Lemon-Poppyseed Scones

Mrs. Rabe of Creekside Cottage asked if I'd share my recipe for the scones. I got it from a freezer email list I used to be on but I think it originally came from Bon Appetit. I apologize in advance for the spacing-I really did space it nicely but blogger seems to like it run together better.
If you know me, you know that I sometimes (ok, maybe almost always) do a little "tweaking" and I've been trying that with this recipe. I love it just as written but that is a LOT of butter. I replaced just a bit of the butter with nonfat yogurt and couldn't tell a difference. Of course, this always leads to further experimentation-how low can the butter content go before ruining the end result? I don't know that answer yet.
Instead of making eight large wedge-shaped scones yesterday, I used a slightly mounded cookie scoopful of dough and dropped it on a sheet pan like a biscuit. I think they took about 15 minutes to bake. It yielded about 30 scones prepared that way.
Lemon Poppyseed Scones
3 cups flour, all-purpose
1 cup sugar
1 tablespoon sugar (turns out to be optional-see original poster's note at bottom)
3 tablespoons poppy seeds
1 tablespoon baking powder
2 teaspoons grated lemon peel (I use one lemon's worth of zest instead of measuring)
1 teaspoon salt (I leave this out completely but I'm pretty anti-salt)
10 tablespoons unsalted butter, chilled, cut into small pieces (I used 8 T. butter, 2 T. yogurt)
1 large egg
2 tablespoons fresh lemon juice
1/3 cup whole milk (or more) (I use skim)

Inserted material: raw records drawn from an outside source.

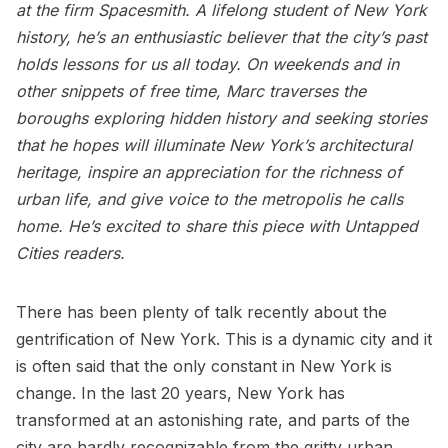
at the firm
Spacesmith
. A lifelong student of New York
history, he’s an enthusiastic believer that the city’s past
holds lessons for us all today. On weekends and in
other snippets of free time, Marc traverses the
boroughs exploring hidden history and seeking stories
that he hopes will illuminate New York’s architectural
heritage, inspire an appreciation for the richness of
urban life, and give voice to the metropolis he calls
home. He’s excited to share this piece with Untapped
Cities readers.
There has been plenty of talk recently about the
gentrification of New York. This is a dynamic city and it
is often said that the only constant in New York is
change. In the last 20 years, New York has
transformed at an astonishing rate, and parts of the
city are hardly recognizable from the gritty urban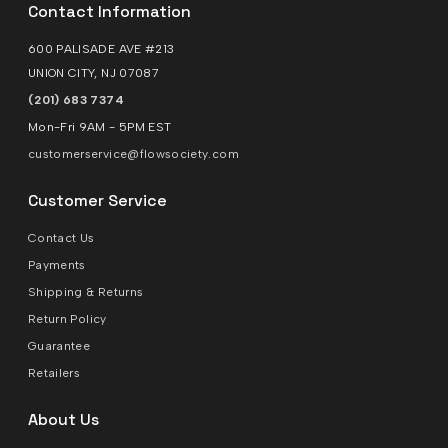
Contact Information
600 PALISADE AVE #213
UNION CITY, NJ 07087
(201) 683 7374
Mon-Fri 9AM - 5PM EST
customerservice@flowsociety.com
Customer Service
Contact Us
Payments
Shipping & Returns
Return Policy
Guarantee
Retailers
About Us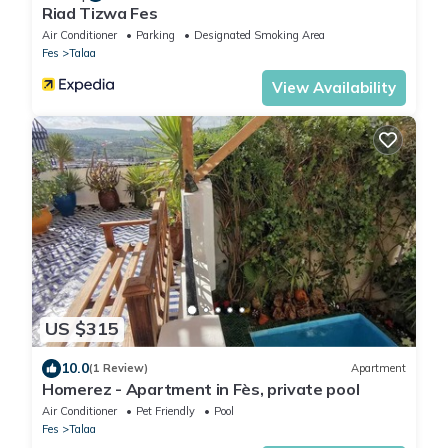
Riad Tizwa Fes
Air Conditioner
Parking
Designated Smoking Area
Fes
Talaa
View Availability
US $315
10.0
(1 Review)
Apartment
Homerez - Apartment in Fès, private pool
Air Conditioner
Pet Friendly
Pool
Fes
Talaa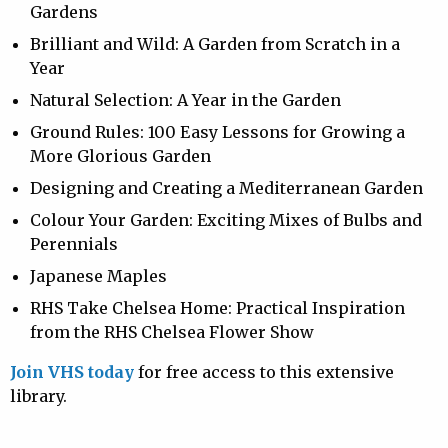
Gardens
Brilliant and Wild: A Garden from Scratch in a
Year
Natural Selection: A Year in the Garden
Ground Rules: 100 Easy Lessons for Growing a
More Glorious Garden
Designing and Creating a Mediterranean Garden
Colour Your Garden: Exciting Mixes of Bulbs and
Perennials
Japanese Maples
RHS Take Chelsea Home: Practical Inspiration
from the RHS Chelsea Flower Show
Join VHS today
for free access to this extensive
library.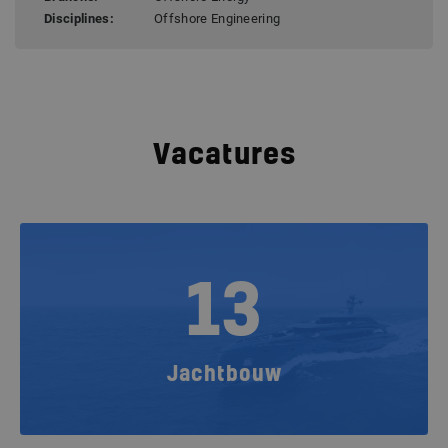
Disciplines:
Offshore Engineering
Vacatures
13
Jachtbouw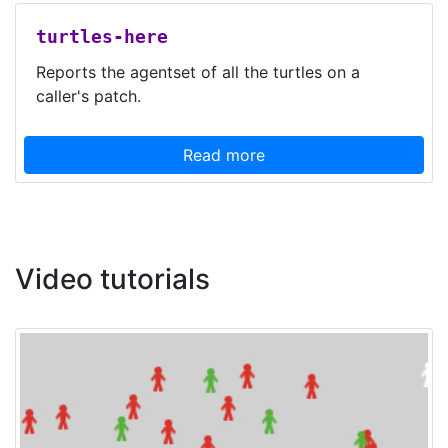
turtles-here
Reports the agentset of all the turtles on a
caller's patch.
Read more
Video tutorials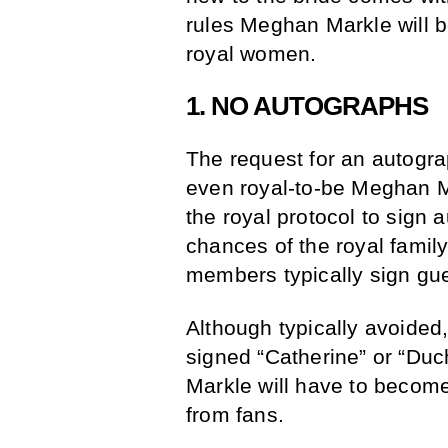
rules Meghan Markle will be
royal women.
1. NO AUTOGRAPHS
The request for an autogra
even royal-to-be Meghan Ma
the royal protocol to sign 
chances of the royal family
members typically sign gue
Although typically avoided
signed “Catherine” or “Du
Markle will have to become
from fans.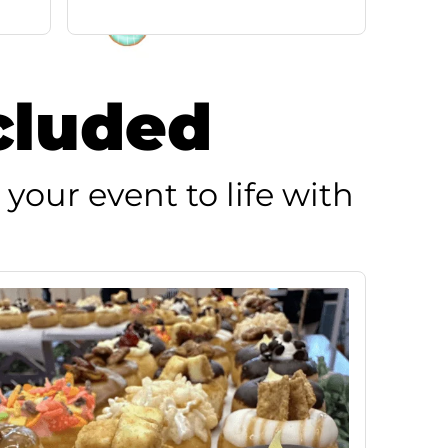
cluded
 your event to life with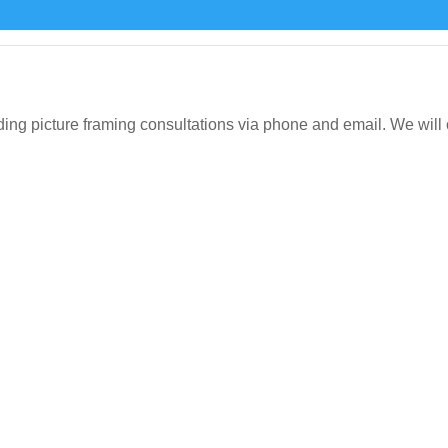
icture framing consultations via phone and email. We will org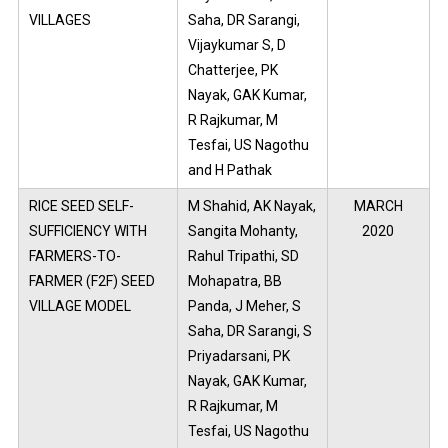
VILLAGES
Saha, DR Sarangi,
Vijaykumar S, D
Chatterjee, PK
Nayak, GAK Kumar,
R Rajkumar, M
Tesfai, US Nagothu
and H Pathak
RICE SEED SELF-
M Shahid, AK Nayak,
MARCH
SUFFICIENCY WITH
Sangita Mohanty,
2020
FARMERS-TO-
Rahul Tripathi, SD
FARMER (F2F) SEED
Mohapatra, BB
VILLAGE MODEL
Panda, J Meher, S
Saha, DR Sarangi, S
Priyadarsani, PK
Nayak, GAK Kumar,
R Rajkumar, M
Tesfai, US Nagothu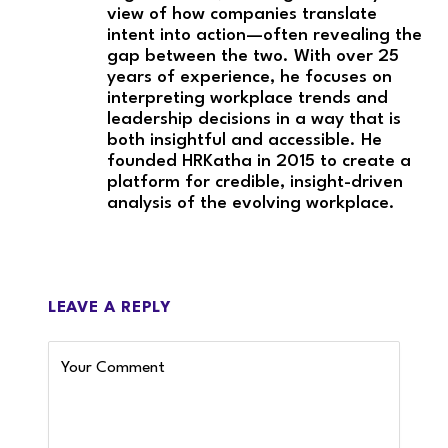
view of how companies translate
intent into action—often revealing the
gap between the two. With over 25
years of experience, he focuses on
interpreting workplace trends and
leadership decisions in a way that is
both insightful and accessible. He
founded HRKatha in 2015 to create a
platform for credible, insight-driven
analysis of the evolving workplace.
LEAVE A REPLY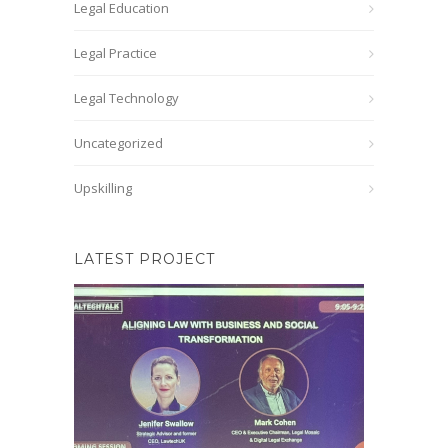
Legal Education
Legal Practice
Legal Technology
Uncategorized
Upskilling
LATEST PROJECT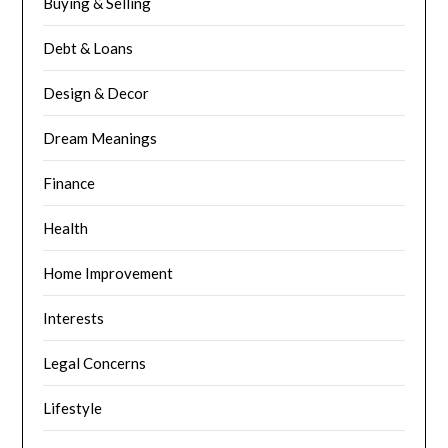
Buying & Selling
Debt & Loans
Design & Decor
Dream Meanings
Finance
Health
Home Improvement
Interests
Legal Concerns
Lifestyle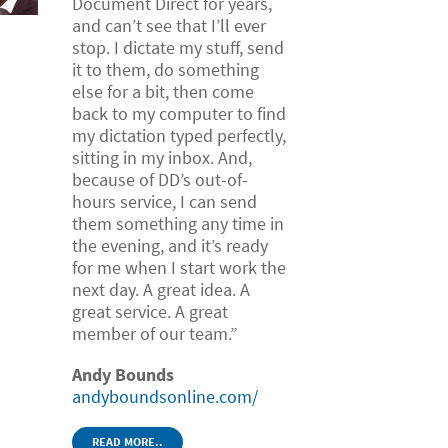
Document Direct for years,
and can’t see that I’ll ever
stop. I dictate my stuff, send
it to them, do something
else for a bit, then come
back to my computer to find
my dictation typed perfectly,
sitting in my inbox. And,
because of DD’s out-of-
hours service, I can send
them something any time in
the evening, and it’s ready
for me when I start work the
next day. A great idea. A
great service. A great
member of our team.”
Andy Bounds
andyboundsonline.com/
READ MORE..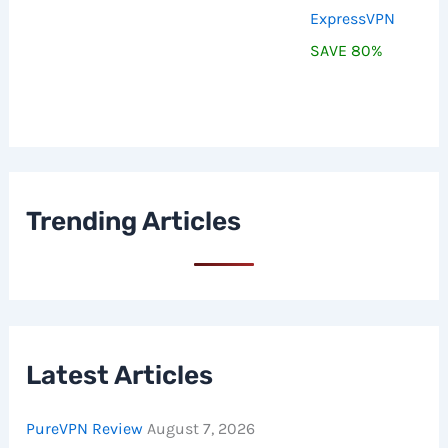
ExpressVPN
SAVE 80%
Trending Articles
Latest Articles
PureVPN Review
August 7, 2026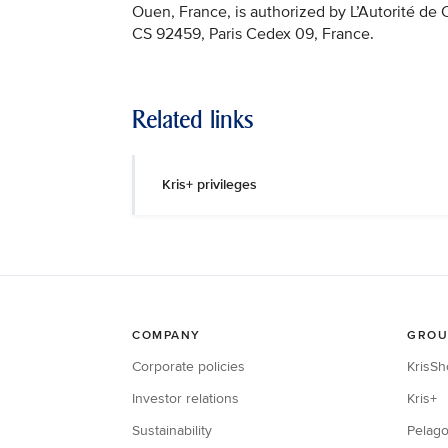
Ouen, France, is authorized by L’Autorité de
CS 92459, Paris Cedex 09, France.
Related links
Kris+ privileges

Preheat oven to 375°F. Position rack in top third of oven.

Mix flour, 1 cup sugar, poppy seeds, baking powder, lemon peel, and salt in processor. Add butter and cut in, using on/off turns, until mixture resembles coarse meal.

Whisk egg and lemon juice in medium bowl to blend. Add to flour mixture. Using on/off turns, process until moist clumps form. Add 1/3 cup milk. Using on/off turns, process just until dough comes together, adding more milk if dough seems dry. (I don't think I've ever had to use more.)

Using floured hands, gather dough into ball. Flatten into 8-inch round. Cut round into 8 wedges. Transfer scones to large baking sheet; brush with milk. Sprinkle with remaining 1 tablespoon sugar. Bake until scones are golden brown and tester inserted into center comes out clean, about 25 minutes. Transfer to rack and cool. (Can be made 1 day ahead. Store airtight at room temperature.) Makes 8 scones.
I didn't brush them with milk or sugar -- instead, while they were baking, I mixed a very small bit of lemon juice and powdered sugar to make a frosting, which I then coated the cooled-as-far-as-my-patience-would-allow scones very slightly with.